BEYROUTH: Israël a frappé le sud du Liban à plusieurs reprises mercredi matin malgré l'accord conclu entre Téhéran et Washighton, a rapporté l'agence nationale d'information libanaise (Ani, officielle).

Ces frappes ont notamment touché la région de Nabatiyé et de Kfartebnit, selon la même source.

L'Iran a répété plusieurs fois depuis l'annonce d'un accord avec les Etats-Unis lundi qu'il devait inclure une cessation des hostilités au Liban, où Israël dit viser le Hezbollah allié de Téhéran.

Lundi soir, l'armée iranienne a menacé d'une "réponse sévère" si les attaques israéliennes se poursuivaient.
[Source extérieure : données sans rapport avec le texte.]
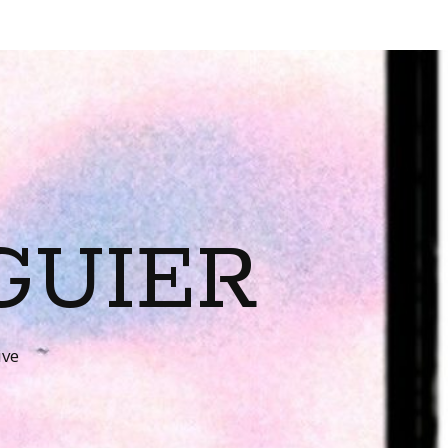
GUIER
ive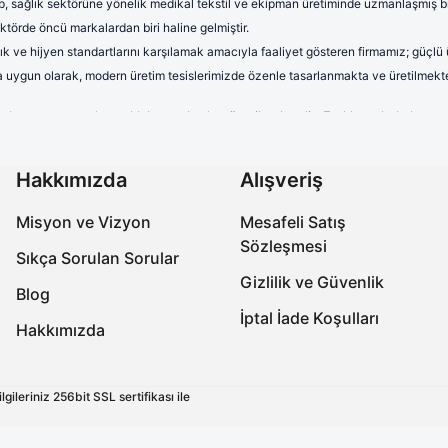
, sağlık sektörüne yönelik medikal tekstil ve ekipman üretiminde uzmanlaşmış bir 
törde öncü markalardan biri haline gelmiştir.
lık ve hijyen standartlarını karşılamak amacıyla faaliyet gösteren firmamız; güçlü
rına uygun olarak, modern üretim tesislerimizde özenle tasarlanmakta ve üretilmekte
terletmeyen ve dayanıklı kumaşlardan üretilmektedir. Farklı renk, kalıp 
uzun saatler boyunca rahat kullanım sağlayan formalarımız, aynı zamand
onelerimiz yüksek kalite standartları gözetilerek üretilmektedir. Nefes a
Hakkımızda
Alışveriş
ıra, farklı desen ve tasarımlarla çeşitlendirilen cerrahi boneler, sağlık 
Misyon ve Vizyon
Mesafeli Satış
abo terlikler, ergonomik tasarımları, ortopedik taban yapıları ve kaymaz 
Sözleşmesi
miz, işlevselliğin yanı sıra estetik açıdan da beklentileri karşılamaktadır.
Sıkça Sorulan Sorular
Gizlilik ve Güvenlik
ksek kaliteli ve güvenilir ürünler üreterek, onların meslek hayatlarında k
Blog
uniyetini daima öncelik haline getirmektedir.
İptal İade Koşulları
Hakkımızda
ksek kaliteli ve güvenilir ürünler üreterek, onların meslek hayatlarında k
uniyetini daima öncelik haline getirmektedir.
ileriniz 256bit SSL sertifikası ile
ir.
lıyoruz.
Les frappes israéliennes ont diminué depuis l'annonce de l'accord mais elles ont tout de même continué, tuant cinq personnes depuis, selon l'Ani.
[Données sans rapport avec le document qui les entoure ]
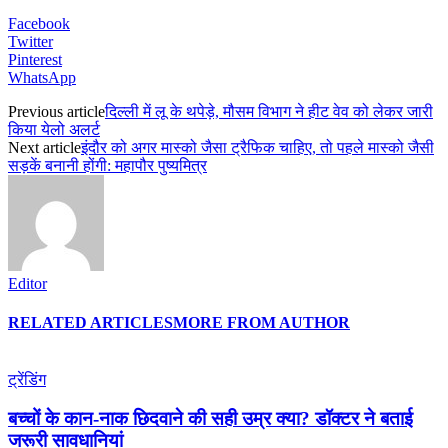
Facebook
Twitter
Pinterest
WhatsApp
Previous article
दिल्ली में लू के थपेड़े, मौसम विभाग ने हीट वेव को लेकर जारी
किया येलो अलर्ट
Next article
इंदौर को अगर मास्को जैसा ट्रैफिक चाहिए, तो पहले मास्को जैसी
सड़कें बनानी होंगी: महापौर पुष्यमित्र
Editor
RELATED ARTICLES
MORE FROM AUTHOR
ट्रेंडिंग
बच्चों के कान-नाक छिदवाने की सही उम्र क्या? डॉक्टर ने बताई
जरूरी सावधानियां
Et si certains habitants du sud ont commencé à rentrer chez eux, l'armée libanaise a conseillé d'attendre à cause des "risques de violations" de l'accord de la part d'Israël.

Mardi, l'armée israélienne avait mené plusieurs frappes, tuant quatre personnes, et affirmé que ses soldats dans le sud du Liban avaient été ciblés par des roquettes.

Le Hezbollah ne s'est pas exprimé publiquement depuis. Son chef, Naïm Qassem, qui a exprimé sa "profondre gratitude" à l'Iran pour avoir poussé pour inclure le Liban dans l'accord, doit s'exprimer à la télévision mercredi.

Le protocole visant à mettre fin à la guerre qui a fait des milliers de morts au Moyen-Orient, principalement en Iran et au Liban, doit être formellement signé en Suisse vendredi.